Other former colleagues remember Bob as a guy who had a knack for getting dealing with people and getting them to share information.

“For many years Bob had a popular Daily Globe column which was titled, ‘Business News.’ Very bad name, but Bob filled it with short items he picked up on his tireless rounds of the town and readers knew it as Cashel’s Column,” explained Crippen. “Through many of the years Bob and I worked together at the paper, the editor had a responsibility for editing copy and laying pages, all at the same time. It was a demanding assignment, and time was always short. Bob took it upon himself — bless him — to ‘run interference.’ When someone stopped at the editor’s desk for more than a few minutes, whether with a compliment, correction or condemnation, Bob would step up and take over the conversation, leaving me free to keep pages flowing. Bob had a gift for walking up to someone, hand extended and smiling broadly, and leading people away with a feeling of goodwill.”

Former Daily Globe photographer Jim Brandenburg felt a special connection with Bob when he started at the Globe as a young college student.

“The first thing I think about Bob is that my mom babysat him at the Dayton House,” Brandenburg noted. “He lived there at one time, and my mother moved to Worthington when she was just 13 years old to work in that house, to iron.”

Brandenburg, who has forged a career as a premier wildlife photographer, working for National Geographic and authoring many books, fondly remembers his time at the Daily Globe as “probably the best time of my life professionally,” and says that Bob had a lot to do with that.

“I worked with a lot of people there during an intense time,” Brandenburg said. “We all have a story — a day that would be awkward, something that didn’t go right, but I have no memories of that with Bob, no days of awkwardness or conflict.

“If there was something that needed to be done, when everybody else would look at the floor or roll their eyes, Bob would go and do it.
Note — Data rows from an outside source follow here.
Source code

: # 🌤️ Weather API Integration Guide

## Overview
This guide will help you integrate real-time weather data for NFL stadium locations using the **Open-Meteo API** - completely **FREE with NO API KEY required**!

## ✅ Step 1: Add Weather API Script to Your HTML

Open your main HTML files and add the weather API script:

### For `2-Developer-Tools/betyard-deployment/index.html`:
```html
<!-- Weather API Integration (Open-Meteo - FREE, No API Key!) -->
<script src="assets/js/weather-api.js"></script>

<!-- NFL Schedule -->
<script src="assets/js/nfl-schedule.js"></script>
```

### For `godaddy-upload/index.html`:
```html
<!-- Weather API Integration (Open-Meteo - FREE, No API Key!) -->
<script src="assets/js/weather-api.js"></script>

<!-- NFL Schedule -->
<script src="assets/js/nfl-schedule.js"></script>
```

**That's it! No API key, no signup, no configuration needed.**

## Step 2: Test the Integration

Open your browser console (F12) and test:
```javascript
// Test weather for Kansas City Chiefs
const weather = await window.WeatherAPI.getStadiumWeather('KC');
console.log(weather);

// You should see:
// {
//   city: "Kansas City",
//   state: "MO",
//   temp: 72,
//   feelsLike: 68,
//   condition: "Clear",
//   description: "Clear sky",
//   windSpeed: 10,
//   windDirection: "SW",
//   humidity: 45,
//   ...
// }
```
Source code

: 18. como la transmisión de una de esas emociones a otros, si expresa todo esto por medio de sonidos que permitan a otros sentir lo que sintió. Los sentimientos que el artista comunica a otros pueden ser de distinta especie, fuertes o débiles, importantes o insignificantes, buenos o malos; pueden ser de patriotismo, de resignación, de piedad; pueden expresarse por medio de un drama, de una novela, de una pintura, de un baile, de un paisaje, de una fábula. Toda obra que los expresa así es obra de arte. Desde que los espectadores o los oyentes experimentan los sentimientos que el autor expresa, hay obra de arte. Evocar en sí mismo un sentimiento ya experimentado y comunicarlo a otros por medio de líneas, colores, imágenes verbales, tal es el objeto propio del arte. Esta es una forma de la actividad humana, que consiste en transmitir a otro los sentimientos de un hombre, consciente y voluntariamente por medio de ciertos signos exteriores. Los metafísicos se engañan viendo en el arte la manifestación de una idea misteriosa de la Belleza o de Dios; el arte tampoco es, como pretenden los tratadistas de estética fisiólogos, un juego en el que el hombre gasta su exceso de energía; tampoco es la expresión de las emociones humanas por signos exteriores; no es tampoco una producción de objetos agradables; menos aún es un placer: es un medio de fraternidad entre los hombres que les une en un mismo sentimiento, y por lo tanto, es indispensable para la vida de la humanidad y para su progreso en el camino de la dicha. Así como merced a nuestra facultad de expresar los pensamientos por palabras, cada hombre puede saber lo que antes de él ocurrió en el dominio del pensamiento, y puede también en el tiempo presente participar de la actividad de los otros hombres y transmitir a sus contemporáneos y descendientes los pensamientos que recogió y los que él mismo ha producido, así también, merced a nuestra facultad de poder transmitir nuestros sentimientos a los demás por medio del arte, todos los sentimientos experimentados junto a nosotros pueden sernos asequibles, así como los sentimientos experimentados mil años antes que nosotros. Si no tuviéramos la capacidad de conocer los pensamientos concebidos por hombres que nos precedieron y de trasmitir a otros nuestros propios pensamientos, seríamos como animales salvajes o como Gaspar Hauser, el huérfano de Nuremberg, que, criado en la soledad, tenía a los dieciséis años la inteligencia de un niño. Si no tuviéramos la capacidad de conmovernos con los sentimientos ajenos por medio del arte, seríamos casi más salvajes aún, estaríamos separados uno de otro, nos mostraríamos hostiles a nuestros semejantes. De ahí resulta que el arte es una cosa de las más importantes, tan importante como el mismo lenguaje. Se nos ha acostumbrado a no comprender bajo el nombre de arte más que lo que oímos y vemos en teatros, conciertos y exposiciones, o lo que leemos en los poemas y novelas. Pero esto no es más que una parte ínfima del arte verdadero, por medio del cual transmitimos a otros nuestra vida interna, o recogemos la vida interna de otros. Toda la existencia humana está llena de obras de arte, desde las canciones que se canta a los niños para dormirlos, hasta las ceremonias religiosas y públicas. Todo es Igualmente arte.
He was the go-to guy. He’d pick up his notepad and go and do it. Sometimes he’d have it done before it needed to be done. He did that important stuff that needed to be in the paper, the main street stuff, the nuts and bolts that is crucial to a newspaper’s existence, crucial to the readers to know.”

When he thinks back about working with Bob, Brandenburg has an image of “nothing but smiles and warmth,” and that’s an image that will be familiar to anybody who knew him. In his later years, Bob suffered some health problems and lost his voice due to a stroke, but he always had a big smile on his face.

“I don’t know of many people who didn’t feel great affection for Bob,” reflected Hawley. “He knew the community and its people, where they were going and what they were doing and where they had been in the process of life. He was a font of information, modest and funny and usually one step ahead of the rest of us. He would deny this, of course, but that’s Bob.”

The funeral service for Bob Cashel will be 10:30 a.m. Thursday at St. Mary’s Catholic Church in Worthington. Full service information is printed on Page A2.